Exercise instructions
1 - Please list every role-based title the insolvency excerpt below uses for a participant in the proceedings, such as "the Appellant". Leave out the companies named by their own names.
2 - Write what follows the last sentence of the insolvency excerpt below.

Source text
Notably, Pegasus Asset Reconstruction Private Limited – amount claimed: – 40,67,84,523/- and NKGSB Co-operative Bank Limited – amount claimed – 10,78,93,356/-. The Appellant submitted that the entire amount claimed had been treated as admitted by the Interim Resolution Professional without any details being provided regarding the verification process. The Appellant contended that the Interim Resolution Professional has demonstrated gross negligence by failing to make any effort to verify or scrutinize the said claims to assess their veracity. The Appellant submitted that the Interim Resolution Professional, upon receiving the order of his appointment, was fully aware of the contest raised by the Appellant before the Adjudicating Authority and yet neglected to undertake a thorough examination of the claims of the Financial Creditors.
Conclusion- As per the settled law, on the hierarchy of processes, every company before its Liquidation/Dissolution pursuant to the Code, 2016, has to mandatorily undergo to the proceeding CIRP. However, there may be some unique cases wherein the CIRP, would not be purposeful, hence not warranted at all- a common example, being nil assets in the company. The Respondent No. 1 has argued that where the company has nil assets, there is practically nothing left to resolve and/ or realise. As a result, the odds of receiving a resolution plan during CIRP, or realization during liquidation seems certainly negative. Thus, a prima-facie stance was much in favour of liquidation and finally to dissolution of the Corporate Debtor.

Raw data
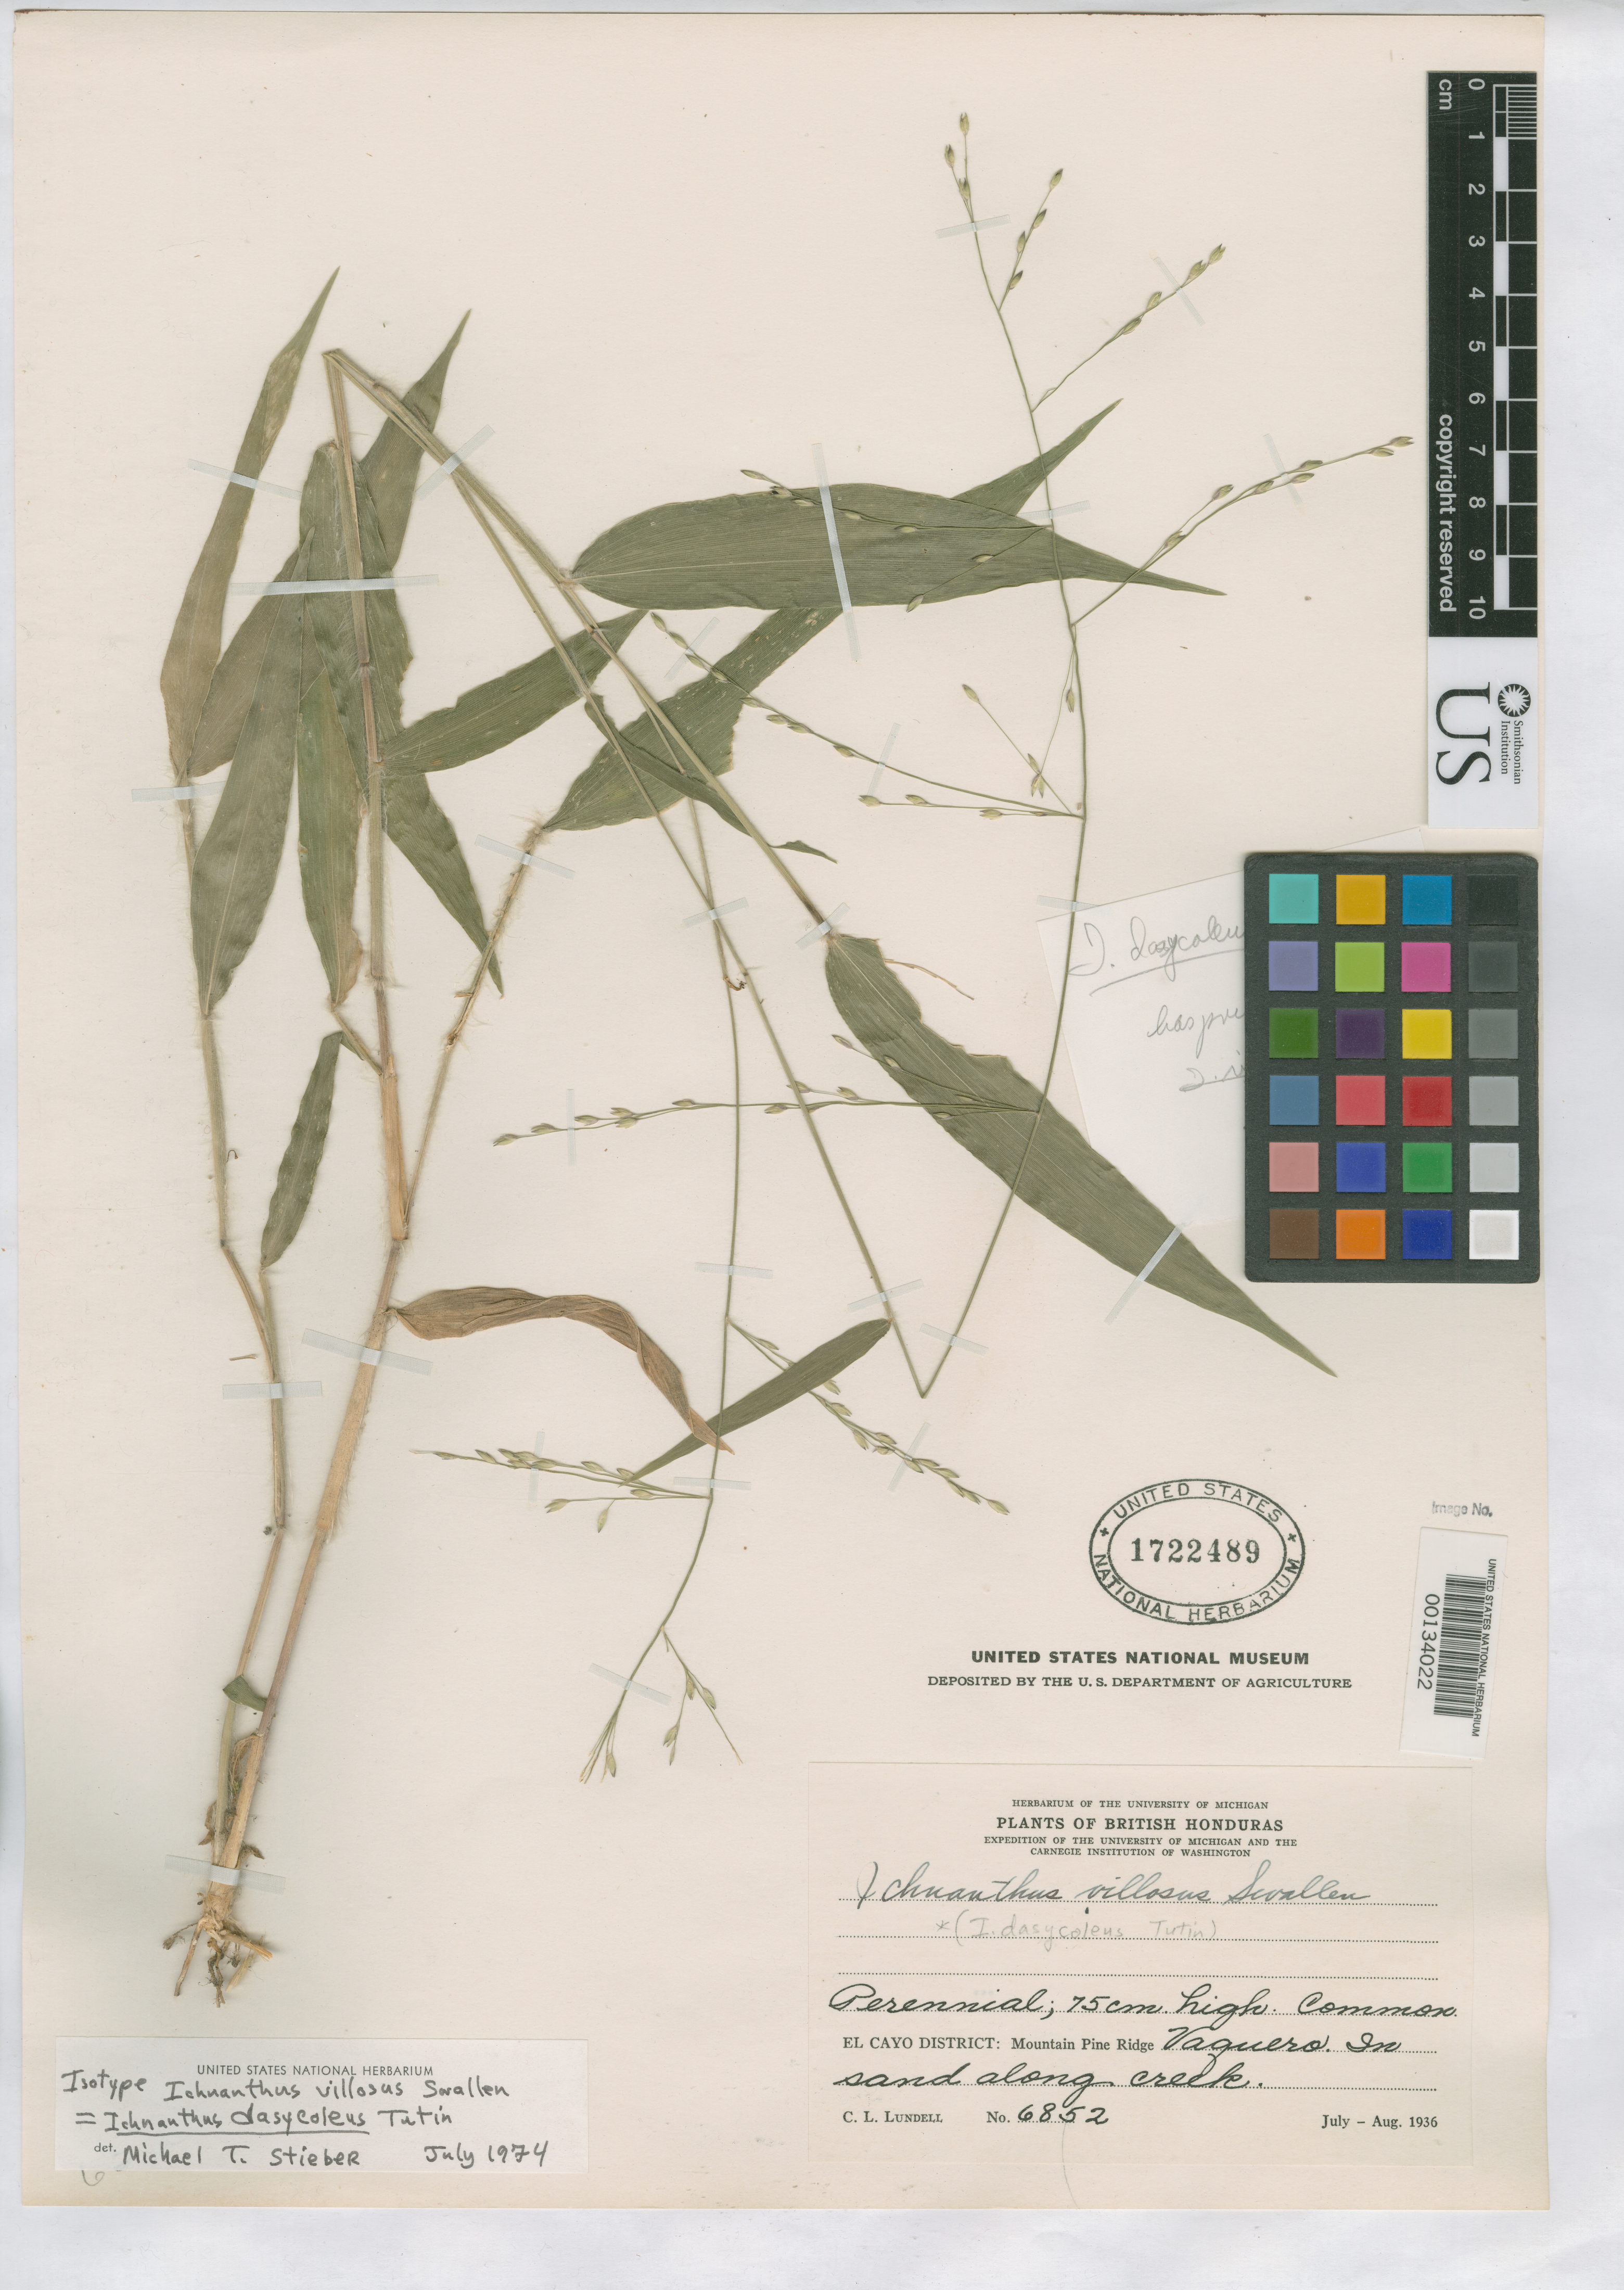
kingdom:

Results in order
1 -
- the Appellant
- the Interim Resolution Professional
- the Adjudicating Authority
- the Financial Creditors
- the Respondent No. 1
- the Corporate Debtor

2 -
Held that that the corporate debtor has no assets, the CIRP Period only implies zero returns with avoidable costs such as liquidator’s fee, public notice etc. Thus, we do not find any error in the CoC decision to the Liquidator of the Corporate Debtor which was accepted by the Adjudicating Authority in the Impugned Order.
FULL TEXT OF THE NCLAT JUDGMENT/ORDER
1. The present appeal has been filed U/S 61(1) of the Insolvency and Bankruptcy Code, 2016 (‘Code’) by the Appellant i.e., Amrit Rajani, Erstwhile Director of Shri Balaji Entertainment Private Ltd., the Corporate Debtor/Respondent No. 2 herein against the Impugned Order 03.02.2023 passed by the National Company Law Tribunal, Mumbai Bench (IV) (‘Adjudicating Authority’) in IA. No. 2599 of 2022 in Company Petition No. (IB)-529/MB/2021 wherein the application filed under Section 33 (1) of the Code by the Respondent No. 2 has been allowed and disposed of.
2. M/s Pegasus Assets Reconstruction Private Limited, the Financial Creditor, is the Respondent No. 1 herein, who filed an application being CP (IB) No.529/MB/2021 under Section 7 of the Code for initiating Corporate Insolvency Resolution Process (‘CIRP’) against Shri Balaji Entertainments Pvt Ltd (“Corporate Debtor”) and Respondent No. 2 herein claiming a total default of Rs.35,90,56,629/-.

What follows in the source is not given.